His final words to her are "C'est vraiment dégueulasse", which is translated for Seberg by a bystander, depending on which English subtitles are used, as "You little bitch," "You scumbag" or "You make me want to puke". As he dies, he has such a beatific expression on his face that it's as if he is murmuring tender endearments, not obscenities, to her.
Belmondo loved to cultivate the idea that he was the roughneck with the sensitive side. He is the most contradictory of stars: the sex symbol who, as a kid, was self-conscious about his "ugly mug", the salt-of-the-earth Everyman who actually came from a pampered bourgeois background; the intense Method actor who prides himself on playing comedy. Thanks to Breathless, he is seen as one of the faces of the French New Wave.
At the same time, he harks back to a completely different tradition of French screen acting – he is seen as the successor to venerated stars like Jean Gabin and Michel Simon, who likewise combined machismo and a child-like yearning.
Fremaux likens him to Gérard Depardieu, pointing out that Belmondo too always made auteur films (with directors like Jean-Luc Godard, Jean-Pierre Melville and François Truffaut) alongside more popular action movies and comedies.
Younger French actors like Jean Dujardin and Vincent Cassel look up to him, as does Quentin Tarantino. "He is very popular in China, Mexico and the US," Fremaux notes.
"[The US producer] Harvey Weinstein told me, 'I'm so happy that you pay tribute to Jean-Paul Belmondo. He's one of my heroes.'" Fremaux has no doubts at all about the Belmondo legacy. "His body of work is one of the most important in the history of cinema."
Belmondo's Best
Breathless (Jean-Luc Godard, 1960)
Belmondo became known as "the French Bogart" after his swaggering performance as the criminal and cop killer who seduces an American ingénue (the close-cropped Jean Seberg.)
Pierrot Le Fou (Jean-Luc Godard, 1965)
Belmondo again gets to die in spectacular fashion, this time wrapping his face with dynamite, lighting the fuse and then being too slow to put it out again when he has second thoughts.
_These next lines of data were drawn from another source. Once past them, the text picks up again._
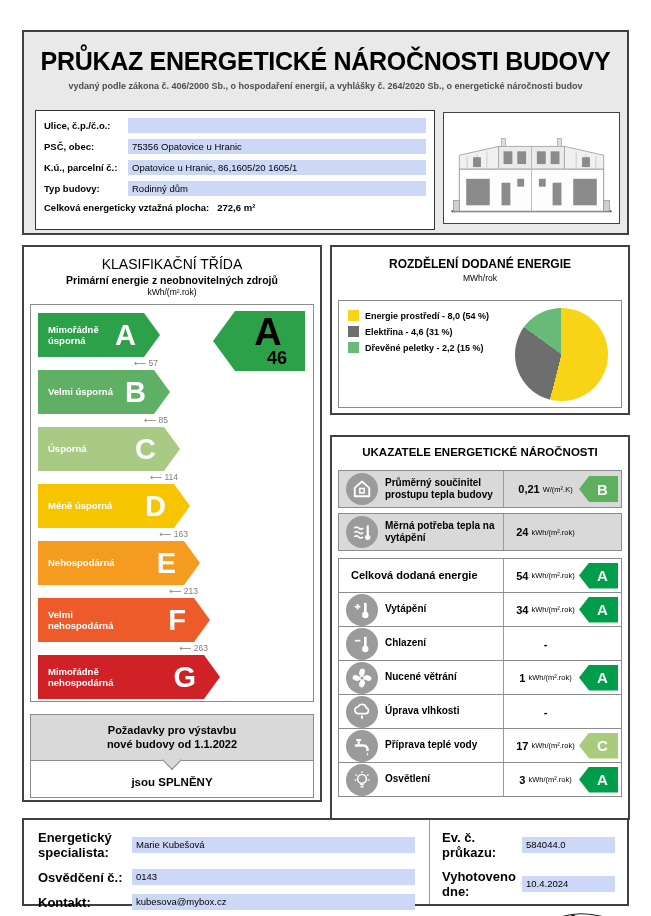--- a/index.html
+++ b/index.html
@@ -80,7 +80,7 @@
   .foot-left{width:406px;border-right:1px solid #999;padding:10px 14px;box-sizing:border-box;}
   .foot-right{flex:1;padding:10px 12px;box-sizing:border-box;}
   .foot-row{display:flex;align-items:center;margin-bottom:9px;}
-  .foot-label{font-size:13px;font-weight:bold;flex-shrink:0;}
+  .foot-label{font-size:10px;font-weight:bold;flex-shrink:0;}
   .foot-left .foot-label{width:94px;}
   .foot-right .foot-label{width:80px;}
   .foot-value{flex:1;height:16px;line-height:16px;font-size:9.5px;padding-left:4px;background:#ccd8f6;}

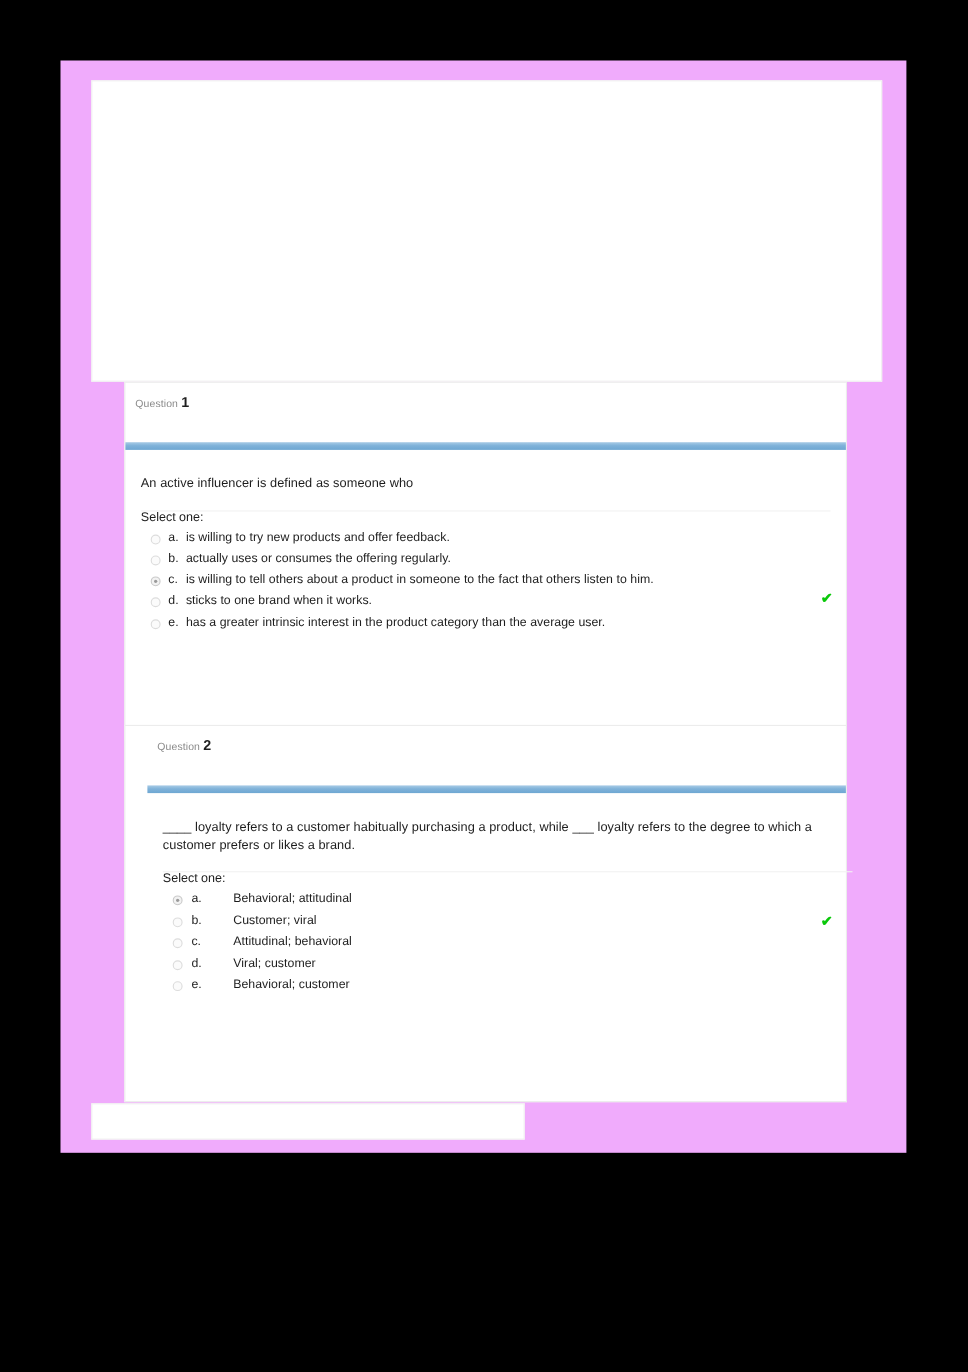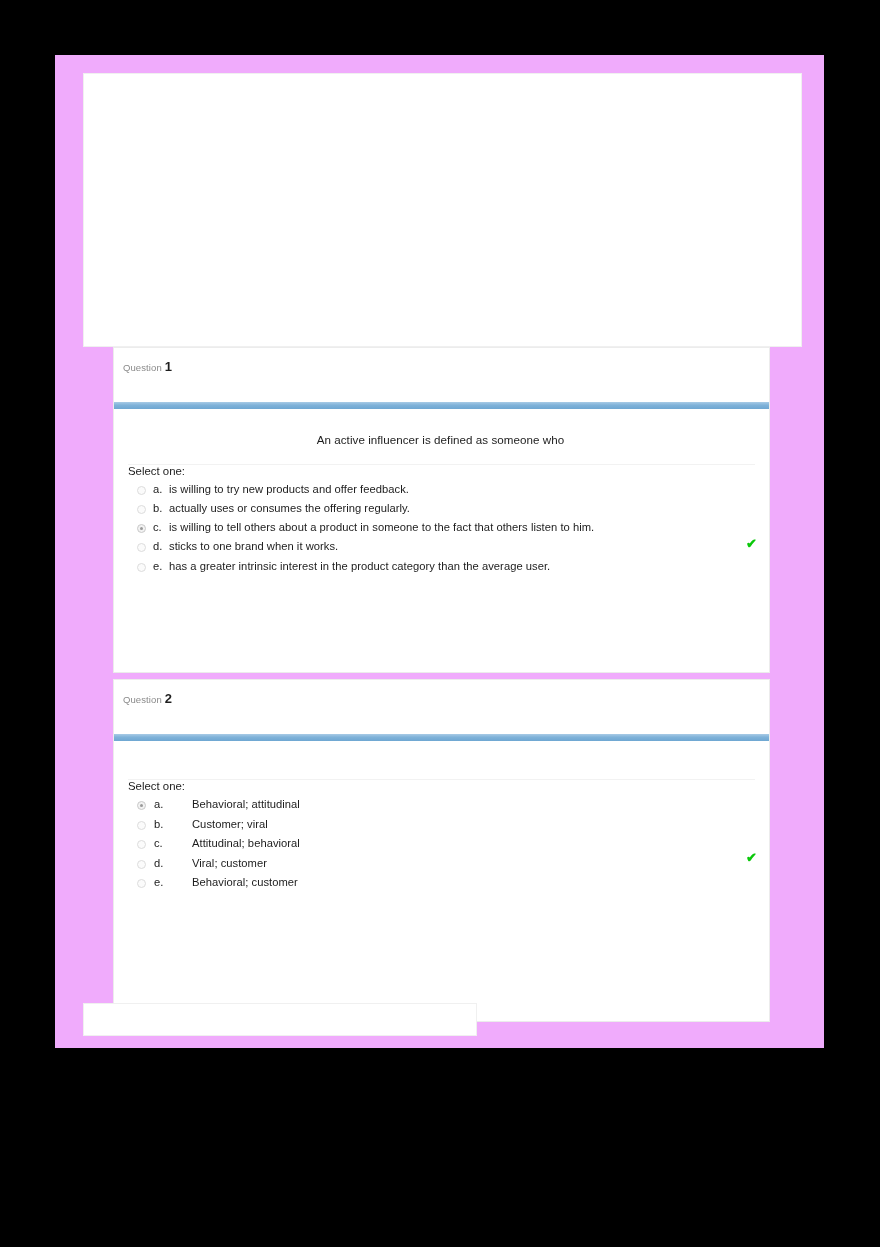--- a/index.html
+++ b/index.html
@@ -82,7 +82,6 @@
     color: #1c1c1c;
     line-height: 16.5px;
     letter-spacing: .06px;
-    text-align: center;
   }
 
   .text-divider {

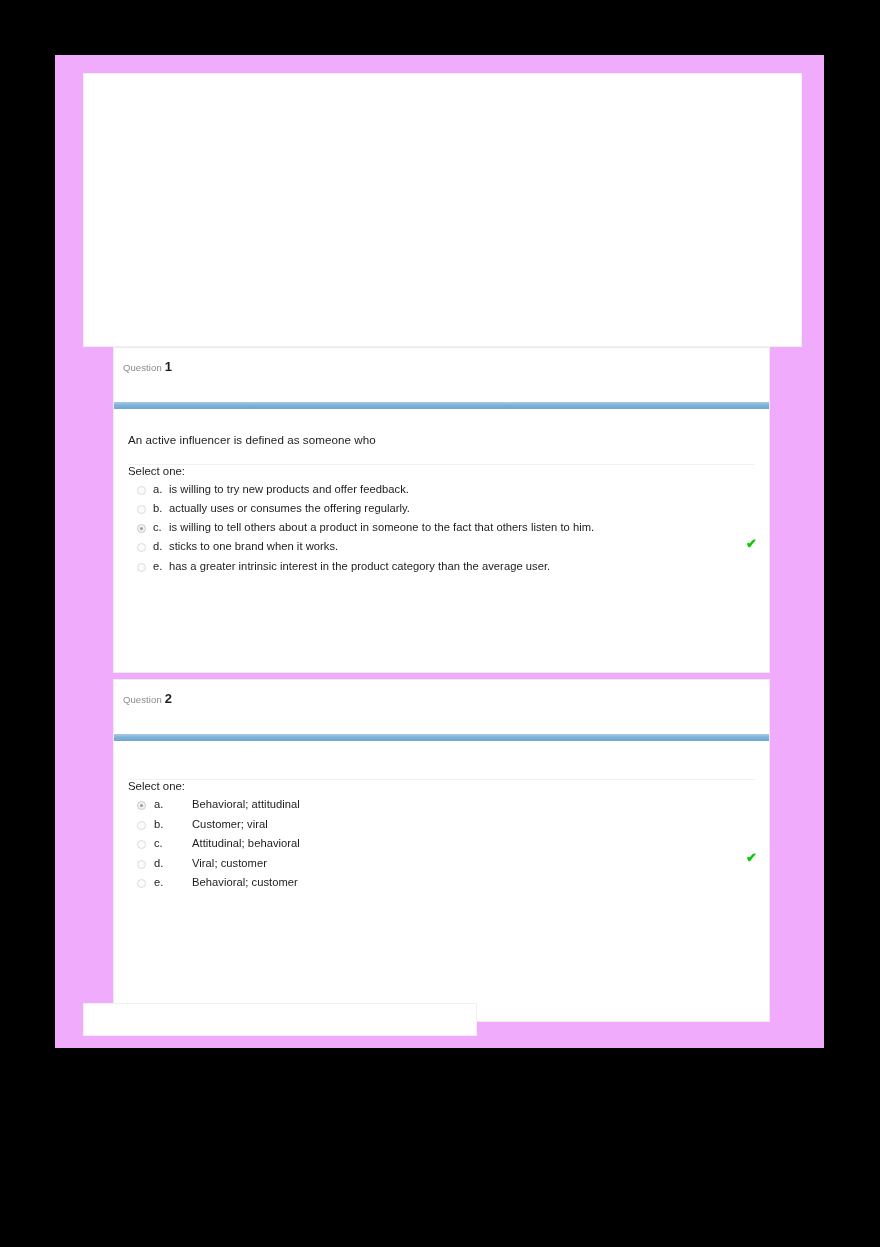--- a/index.html
+++ b/index.html
@@ -47,7 +47,7 @@
     box-sizing: border-box;
   }
   .question-card.q1 { top: 292px; height: 326px; }  
-  .question-card.q2 { top: 624px; height: 343px; }  
+  .question-card.q2 { top: 604px; height: 343px; padding-left: 20px; }  
 
   .question-header {
     height: 54px;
He excels as the unhappily married bourgeois husband who runs off with the babysitter into a world of beatnik gangsterism.
Leon Morin, Priest (Jean-Pierre Melville, 1961)
This is Belmondo in quieter, more meditative mode as the young, handsome and altruistic priest who becomes the focus of a young widow's romantic obsession.
The Man From Rio (Philippe de Broca, Jean-Paul Rappeneau, 1964)
This is Belmondo as Bond-style action hero, running, jumping and (as ever) doing all his own stunts in a fast-paced spoof of Bond-like movies set against the backdrop of the Brazilian city.
Mississippi Mermaids (François Truffaut, 1969)
"For me, without any doubt at all, Jean-Paul Belmondo is the best actor around today, the best and the most versatile," said Truffaut when he cast the actor as the plantation owner who sends for a mail-order bride, played by Catherine Deneuve. Remade in 2001 as Original Sin, starring Antonio Banderas and Angelina Jolie.